Using a Renishaw probe is definitely not the bane of my existence. Make a copy of one. .050 I can do by eye
Prototype early and often right? Something I need to try and remember when I have an idea.
Holy crap… those whining about the accuracy miss the point of the exercise, which was for a class! This kids were learning, solving a problem, and moving on. This is not a project who’s goal is to give great accuracy, it’s a way for the kids to learn how to solve such a project down the line, or any project. Sheesh.
That would be an acceptable argument for a high school project or someone doing just for fun. Not an university course at Cornell where the students are future engineers that will be solving real world problems somewhere in a factory few years down the line. One would expect that the objective is to not only solve the problem but to solve it in an actually usable and useful way – which typically requires learning how the task is normally done and *then* improving upon that solution. Which obviously didn’t happen here.
Oh my god give me a break. What did you do for your engineering education that was so novel and useful? They don’t work on this one class full time. Frankly it’s very creative to come up with a solution that is at least somewhat useful in such a short period of time.
I think this is a great project! Sure, it’s a prototype, but they can improve accuracy with better algorithms and scripts, and automate the process in the same way turning was automated. I want one right now!
To all you worthless idiots out there complaining about a wasted college degree, solving your problems was not the point of this exercise. These projects are among the most valuable experiences you get in a degree, a practical problem you can sink your teeth into.

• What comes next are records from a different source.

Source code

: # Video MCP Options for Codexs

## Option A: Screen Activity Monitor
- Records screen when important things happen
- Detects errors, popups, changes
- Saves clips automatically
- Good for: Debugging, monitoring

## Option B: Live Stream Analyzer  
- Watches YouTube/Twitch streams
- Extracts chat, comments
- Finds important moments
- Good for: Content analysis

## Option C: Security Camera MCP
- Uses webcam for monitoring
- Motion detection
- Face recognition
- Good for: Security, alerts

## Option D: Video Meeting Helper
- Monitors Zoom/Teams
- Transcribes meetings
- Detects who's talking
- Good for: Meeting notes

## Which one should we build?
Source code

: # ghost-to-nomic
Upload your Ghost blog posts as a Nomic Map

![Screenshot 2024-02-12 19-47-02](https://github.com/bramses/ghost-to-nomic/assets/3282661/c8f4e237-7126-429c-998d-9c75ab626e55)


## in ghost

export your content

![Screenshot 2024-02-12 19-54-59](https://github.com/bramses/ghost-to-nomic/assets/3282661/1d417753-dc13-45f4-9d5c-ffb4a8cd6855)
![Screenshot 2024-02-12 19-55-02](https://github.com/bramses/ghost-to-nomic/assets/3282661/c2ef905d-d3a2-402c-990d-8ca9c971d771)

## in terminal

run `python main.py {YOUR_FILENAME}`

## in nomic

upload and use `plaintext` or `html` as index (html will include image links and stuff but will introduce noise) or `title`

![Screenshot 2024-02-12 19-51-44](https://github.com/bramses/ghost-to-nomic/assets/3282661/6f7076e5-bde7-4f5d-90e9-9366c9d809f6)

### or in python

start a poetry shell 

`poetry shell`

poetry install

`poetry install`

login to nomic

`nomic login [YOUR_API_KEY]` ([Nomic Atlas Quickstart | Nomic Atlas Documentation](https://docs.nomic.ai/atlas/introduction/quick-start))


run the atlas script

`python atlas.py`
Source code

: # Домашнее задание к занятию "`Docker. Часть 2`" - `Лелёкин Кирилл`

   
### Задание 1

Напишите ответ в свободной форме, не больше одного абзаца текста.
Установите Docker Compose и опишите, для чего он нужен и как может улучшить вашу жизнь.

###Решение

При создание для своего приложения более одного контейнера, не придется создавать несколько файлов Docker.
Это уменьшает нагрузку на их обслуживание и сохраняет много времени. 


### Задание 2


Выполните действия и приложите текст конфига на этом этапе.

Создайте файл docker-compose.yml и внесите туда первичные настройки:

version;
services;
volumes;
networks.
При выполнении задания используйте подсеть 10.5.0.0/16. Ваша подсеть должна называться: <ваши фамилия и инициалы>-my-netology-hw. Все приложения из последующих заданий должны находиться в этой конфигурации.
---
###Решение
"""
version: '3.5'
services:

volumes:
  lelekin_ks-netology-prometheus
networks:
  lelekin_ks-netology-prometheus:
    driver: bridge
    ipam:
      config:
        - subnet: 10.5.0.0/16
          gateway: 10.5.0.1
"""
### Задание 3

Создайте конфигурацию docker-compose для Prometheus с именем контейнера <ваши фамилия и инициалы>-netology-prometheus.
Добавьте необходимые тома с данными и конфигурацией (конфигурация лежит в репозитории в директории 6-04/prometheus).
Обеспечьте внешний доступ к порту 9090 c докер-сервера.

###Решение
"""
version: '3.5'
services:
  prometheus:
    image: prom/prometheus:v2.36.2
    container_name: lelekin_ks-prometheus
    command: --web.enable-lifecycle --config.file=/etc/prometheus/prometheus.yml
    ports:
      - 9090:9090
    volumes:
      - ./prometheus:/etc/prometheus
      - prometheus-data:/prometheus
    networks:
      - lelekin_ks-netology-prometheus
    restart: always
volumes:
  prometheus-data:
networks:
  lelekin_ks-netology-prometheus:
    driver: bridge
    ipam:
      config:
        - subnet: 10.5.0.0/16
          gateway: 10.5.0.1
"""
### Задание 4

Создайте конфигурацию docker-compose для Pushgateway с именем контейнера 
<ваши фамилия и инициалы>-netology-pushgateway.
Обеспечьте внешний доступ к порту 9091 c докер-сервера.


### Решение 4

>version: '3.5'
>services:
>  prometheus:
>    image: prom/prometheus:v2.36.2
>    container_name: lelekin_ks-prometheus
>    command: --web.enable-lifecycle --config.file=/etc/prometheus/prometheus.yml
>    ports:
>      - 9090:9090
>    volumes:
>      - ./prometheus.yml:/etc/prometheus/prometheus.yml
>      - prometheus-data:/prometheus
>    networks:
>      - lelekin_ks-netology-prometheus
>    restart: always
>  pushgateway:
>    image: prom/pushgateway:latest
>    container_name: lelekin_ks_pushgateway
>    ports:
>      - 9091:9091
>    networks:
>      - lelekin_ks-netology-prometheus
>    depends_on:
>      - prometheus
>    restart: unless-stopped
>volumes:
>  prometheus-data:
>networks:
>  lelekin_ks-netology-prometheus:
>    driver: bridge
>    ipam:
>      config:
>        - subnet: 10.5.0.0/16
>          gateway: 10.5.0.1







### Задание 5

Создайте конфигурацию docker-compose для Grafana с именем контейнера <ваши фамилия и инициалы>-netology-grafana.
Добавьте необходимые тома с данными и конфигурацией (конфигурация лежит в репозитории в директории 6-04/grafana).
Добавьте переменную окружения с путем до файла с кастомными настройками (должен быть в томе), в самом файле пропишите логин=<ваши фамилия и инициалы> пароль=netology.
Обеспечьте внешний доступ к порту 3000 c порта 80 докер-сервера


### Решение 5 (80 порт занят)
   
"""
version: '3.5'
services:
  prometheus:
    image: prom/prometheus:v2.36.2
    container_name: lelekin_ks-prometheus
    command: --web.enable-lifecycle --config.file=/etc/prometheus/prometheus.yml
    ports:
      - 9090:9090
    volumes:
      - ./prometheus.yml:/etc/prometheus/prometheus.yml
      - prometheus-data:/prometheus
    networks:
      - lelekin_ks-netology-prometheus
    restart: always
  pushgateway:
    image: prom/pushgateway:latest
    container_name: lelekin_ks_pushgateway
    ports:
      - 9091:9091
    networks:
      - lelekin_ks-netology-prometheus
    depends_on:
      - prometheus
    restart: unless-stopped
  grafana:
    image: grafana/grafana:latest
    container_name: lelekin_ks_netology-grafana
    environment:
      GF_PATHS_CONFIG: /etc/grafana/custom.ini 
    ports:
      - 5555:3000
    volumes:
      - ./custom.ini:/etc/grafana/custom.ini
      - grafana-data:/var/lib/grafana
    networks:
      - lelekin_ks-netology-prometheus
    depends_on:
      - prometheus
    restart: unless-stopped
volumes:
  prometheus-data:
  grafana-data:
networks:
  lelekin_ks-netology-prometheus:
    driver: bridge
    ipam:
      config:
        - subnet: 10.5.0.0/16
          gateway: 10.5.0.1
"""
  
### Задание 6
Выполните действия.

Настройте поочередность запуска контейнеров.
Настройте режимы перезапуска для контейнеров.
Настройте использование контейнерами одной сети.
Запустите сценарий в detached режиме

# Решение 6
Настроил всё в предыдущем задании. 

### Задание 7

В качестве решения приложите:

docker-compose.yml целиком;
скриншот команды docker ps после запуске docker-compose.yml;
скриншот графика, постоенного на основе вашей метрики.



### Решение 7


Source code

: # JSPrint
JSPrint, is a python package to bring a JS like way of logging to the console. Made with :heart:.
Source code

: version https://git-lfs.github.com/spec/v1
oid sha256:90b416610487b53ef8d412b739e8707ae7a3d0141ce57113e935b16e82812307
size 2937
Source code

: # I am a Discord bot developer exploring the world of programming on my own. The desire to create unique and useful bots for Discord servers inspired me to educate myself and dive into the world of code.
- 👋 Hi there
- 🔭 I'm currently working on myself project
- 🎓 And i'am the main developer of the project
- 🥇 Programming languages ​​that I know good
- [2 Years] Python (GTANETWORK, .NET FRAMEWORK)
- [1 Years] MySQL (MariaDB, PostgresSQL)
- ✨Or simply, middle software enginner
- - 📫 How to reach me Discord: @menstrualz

OMG two college undergrads couldn’t fix something that the industry with it’s collective $billions haven’t fixed either. Shocking!
I’m not one for the SJW type but these guys need defending so on behalf of undergrads everywhere, go screw yourself.
One of the several interesting uses I can see for this, as an extension to finding bore centers, would be finding feature sets. Sure we can use our co-ax to find the center of a single round hole, but how about finding the center of a square, or something with keyways? On my circuit board mill, the software allows me to indicate in two holes on the board, and then it recalibrates the gcode around those two points, so I don’t have to precisely align the circuit board, just two holes. We usually leave the mill vise parallel to the ways, but with something like this we wouldn’t have to indicate the jaw to make sure it was still parallel: indicate in two holes, and the software does the interpolation. Likewise, one of the frustrating things for me is trying to find a good reference point on a rough casting. Well, this thing could find the centers of several rough holes and be ready to clean them up as my initial references. (and I personally loathe trying to determine bolt locations on non-rectilinear patterns, whereas this thing is ready to do that for me.)
The problem as I see it with this device is that it assumes perpendicularity of the spindle axis to the top of the workpiece (and that the hole is perpendicular to the workpiece). When indicating in a hole, it is best to always take indicator readings at two different depths. This verifies that the hole is indeed parallel to the spindle axis, and not canted.